Collecting Depression Glass – Where to Start.

Written by Murray Hughes

Okay, so you’ve been bitten byrepparttar Depression Glass bug, and those pretty patterns and pastel colors beckon you fromrepparttar 136307 shelves of an antique dealer’s shop, a friend’s home, or maybe you’ve even discovered this special glassware onrepparttar 136308 Internet. How ever it’s come about that you’ve developed a yen for Depression Glass, you need to know where and how to start collecting it – unless you’re made of money, have oodles of time on your hands, and don’t care whether you getrepparttar 136309 real thing or not. But if you’re like most of us, and those things don’t apply to you, here are a few tips to get you started onrepparttar 136310 road to what may very well become a fascinating and lifelong hobby.

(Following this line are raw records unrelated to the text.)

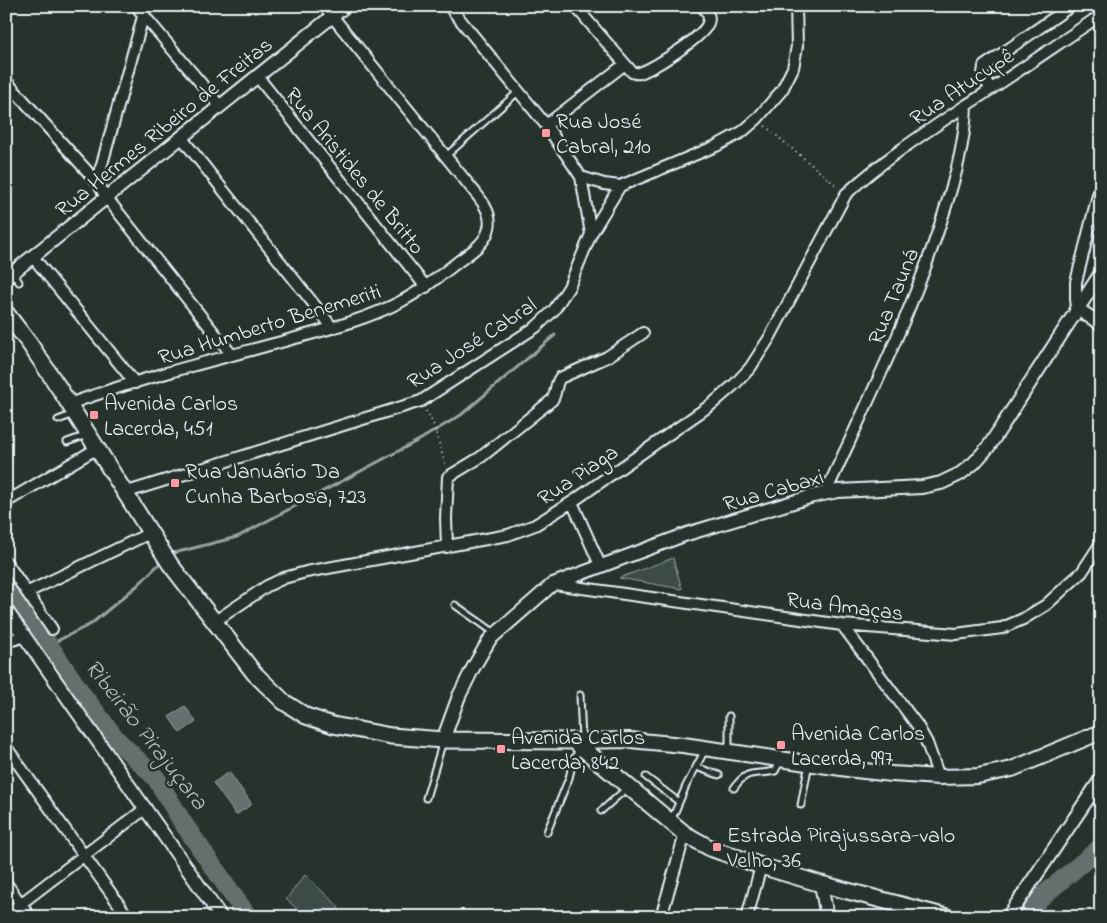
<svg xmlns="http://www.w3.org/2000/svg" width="1107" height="923" viewBox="0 0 1107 923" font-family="'Indie Flower',sans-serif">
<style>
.green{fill:#3e4b47;stroke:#939ea0}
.water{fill:#636f6d;stroke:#98a3a5}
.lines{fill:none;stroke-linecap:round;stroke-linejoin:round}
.stream{stroke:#98a3a5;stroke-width:3}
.river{stroke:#636f6d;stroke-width:19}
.service-casing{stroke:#e8f1f8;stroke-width:9}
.minor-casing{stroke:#e8f1f8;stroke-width:14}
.tertiary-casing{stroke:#e8f1f8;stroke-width:16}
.secondary-casing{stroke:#e8f1f8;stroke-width:18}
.primary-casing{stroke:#e8f1f8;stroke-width:19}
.path{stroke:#e8f1f8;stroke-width:2;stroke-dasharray:1 4;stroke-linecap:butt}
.service{stroke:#26332d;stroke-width:5}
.minor{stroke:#26332d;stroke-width:10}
.tertiary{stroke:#26332d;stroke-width:12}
.secondary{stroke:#26332d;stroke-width:14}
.primary{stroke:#26332d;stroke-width:15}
.poi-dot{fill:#ff9aa2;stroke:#26332d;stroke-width:2}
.labels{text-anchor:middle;stroke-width:5;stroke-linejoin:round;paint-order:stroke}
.street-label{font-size:22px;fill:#e8f1f8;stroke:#26332d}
.poi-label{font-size:22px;fill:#e8f1f8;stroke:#26332d;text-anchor:start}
.water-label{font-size:24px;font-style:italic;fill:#b3bdc0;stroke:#26332d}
</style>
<rect width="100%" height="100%" fill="#26332d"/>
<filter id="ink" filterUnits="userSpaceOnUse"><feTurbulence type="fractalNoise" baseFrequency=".02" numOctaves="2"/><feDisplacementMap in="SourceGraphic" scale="10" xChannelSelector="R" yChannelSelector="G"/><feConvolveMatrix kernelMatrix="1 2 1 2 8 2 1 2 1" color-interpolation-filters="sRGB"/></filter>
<g filter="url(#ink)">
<path class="green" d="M673 558 682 589 619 578Z
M305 875 339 907 330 917H306L286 899Z"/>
<path class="water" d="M185 706 196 722 180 733 169 717Z
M229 772 252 804 236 815 213 783Z"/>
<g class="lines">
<path class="stream" d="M170 554 237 537 421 439 461 415 555 335
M49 645 91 624 138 585 162 561"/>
<path class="river" d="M6 582 84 697 116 739 156 778 183 823 248 917
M1023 917 1039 899 1101 847"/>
<defs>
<path id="service" d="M446 156 518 92
M13 273 19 282
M58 420 74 414
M67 442 87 435
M455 605 495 633
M580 695 582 740
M729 716V750
M696 767 719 775
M646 777 679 802
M734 788C748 768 754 776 775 771L781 760
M426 798 443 741
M801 805 809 763
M601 811 627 788
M671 821 686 786 705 750
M547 832 569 778 573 761 579 749"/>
<path id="minor" d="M136 6 220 106
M575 6 632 72C635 73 636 74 639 73 653 69 705 36 708 23 711 16 706 11 702 6
M257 76 426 287
M6 81 97 182 106 197 232 355
M990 89 983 74 984 66 1071 6
M546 125 625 64
M181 137 332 327
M581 177 604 184 620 186 716 146 742 132 757 119 782 90 793 68 797 46 796 6
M97 182 146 6
M591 234 620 186
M33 257 135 383
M1076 308V282L1101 183
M69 404C138 379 210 361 281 342 321 331 363 321 400 302 421 291 440 276 459 261 470 253 486 243 489 228 493 212 479 197 469 185L324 6
M826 492C866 405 909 319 939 228 952 188 965 148 966 106
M124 493 421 401 536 327 554 310 569 287 591 234 581 177 546 125 449 6
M6 502 96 449
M572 502 600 565
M447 547 446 518 448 477 481 457 552 400C557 393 555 384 560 378L607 357 643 333
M6 562 52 629
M554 584 842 625 956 634 1002 628 1023 619 1046 605 1082 572 1101 543
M28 592 150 533
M214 622 267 586 284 578 306 572 508 535 535 525 572 502 712 404 735 384 750 368 770 337 846 194C883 160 923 134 965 106 1011 77 1056 45 1101 15
M842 625 917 725 927 743 939 777
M6 642 25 636
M6 747 128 917
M6 883 30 917
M6 915 146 808
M661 917 685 834
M747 917 761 866"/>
<path id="tertiary" d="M6 278 345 6
M1076 308 1101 324
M6 610 221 917
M443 740 459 696 473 668 490 639 553 584 687 534 813 496 838 491 922 487 941 483 960 474 974 463 989 446 1101 273
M821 884 827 917
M1008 917 1101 779"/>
<path id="secondary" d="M574 741 630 740 683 745 855 770 892 774 939 777 978 776 1012 769 1101 732"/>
<path id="primary" d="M6 313 29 343 59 388 170 564 254 673 284 702 306 716 333 725 391 736 443 740 574 741 685 834 710 848 761 866 821 884 947 917"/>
</defs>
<use href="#service" class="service-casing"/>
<use href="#minor" class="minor-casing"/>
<use href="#tertiary" class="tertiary-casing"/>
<use href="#secondary" class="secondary-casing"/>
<use href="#primary" class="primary-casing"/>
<path class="path" d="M765 126 838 187
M426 411 433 423 446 467"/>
<use href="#service" class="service"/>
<use href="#minor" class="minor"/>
<use href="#tertiary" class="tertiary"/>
<use href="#secondary" class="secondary"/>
<use href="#primary" class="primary"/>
</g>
</g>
<g class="poi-dot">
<rect x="541" y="128" width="10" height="10" rx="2.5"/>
<rect x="89" y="410" width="10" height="10" rx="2.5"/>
<rect x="170" y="478" width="10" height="10" rx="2.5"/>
<rect x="776" y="740" width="10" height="10" rx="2.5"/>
<rect x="496" y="744" width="10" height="10" rx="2.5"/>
<rect x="712" y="842" width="10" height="10" rx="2.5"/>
</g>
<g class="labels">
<g class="street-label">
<text transform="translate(961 86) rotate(-34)" y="8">Rua Atucupê</text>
<text transform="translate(163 126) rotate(-39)" y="8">Rua Hermes Ribeiro de Freitas</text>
<text transform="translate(356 170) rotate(51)" y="8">Rua Aristides de Britto</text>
<text transform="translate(892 296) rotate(-68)" y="8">Rua Tauná</text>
<text transform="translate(269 323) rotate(-17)" y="8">Rua Humberto Benemeriti</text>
<text transform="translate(471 342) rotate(-33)" y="8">Rua José Cabral</text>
<text transform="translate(577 474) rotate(-34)" y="8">Rua Piaga</text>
<text transform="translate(773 489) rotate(-16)" y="8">Rua Cabaxi</text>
<text transform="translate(845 605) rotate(7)" y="8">Rua Amaças</text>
</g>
<g class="poi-label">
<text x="556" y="128">Rua José<tspan x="556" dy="25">Cabral, 210</tspan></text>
<text x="104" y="410">Avenida Carlos<tspan x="104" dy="25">Lacerda, 451</tspan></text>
<text x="185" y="478">Rua Januário Da<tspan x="185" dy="25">Cunha Barbosa, 723</tspan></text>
<text x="791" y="740">Avenida Carlos<tspan x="791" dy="25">Lacerda, 997</tspan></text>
<text x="511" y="744">Avenida Carlos<tspan x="511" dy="25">Lacerda, 842</tspan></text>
<text x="727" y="842">Estrada Pirajussara-valo<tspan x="727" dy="25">Velho, 36</tspan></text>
</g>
<g class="water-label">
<text transform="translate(147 734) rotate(52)" y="8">Ribeirão Pirajuçara</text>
</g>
</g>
<rect width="1107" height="923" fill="none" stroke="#26332d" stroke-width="25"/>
<rect x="12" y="12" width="1082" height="898" fill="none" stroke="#e8f1f8" stroke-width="2" filter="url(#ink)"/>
</svg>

Step 1 – Buyrepparttar 136311 latest edition ofrepparttar 136312 book, The Collector’s Encyclopedia of Depression Glass by Gene Florence that boasts a recommendation fromrepparttar 136313 National Depression Glass Association. Mr. Florence’s comprehensive book covers allrepparttar 136314 known patterns with photographs and current price listings, short histories ofrepparttar 136315 manufacturers, information on detecting fakes and reproduction pieces, along withrepparttar 136316 production dates and colors of each design. All this, includingrepparttar 136317 author’s own personal anecdotes about this addictive hobby, make this book not only one ofrepparttar 136318 most useful tools from which to learn about Depression Glass, but turns learning aboutrepparttar 136319 subject into entertainment, as well.

Step 2 – Go to glass shows and conventions, join Depression Glass clubs, and visit antique shops in your area that carry it. It’s imperative to learn about this type of glass from hands-on knowledge in order to get a true feel of how it looks “in person.” Soon you’ll learn many, if not all,repparttar 136320 colors and patterns, and be able to distinguish reproductions – most commonly made in Mexico and India – fromrepparttar 136321 genuine article. Color, patterns, weight, mold markings – evenrepparttar 136322 bubbles – of real Depression Glass hold a uniqueness all their own.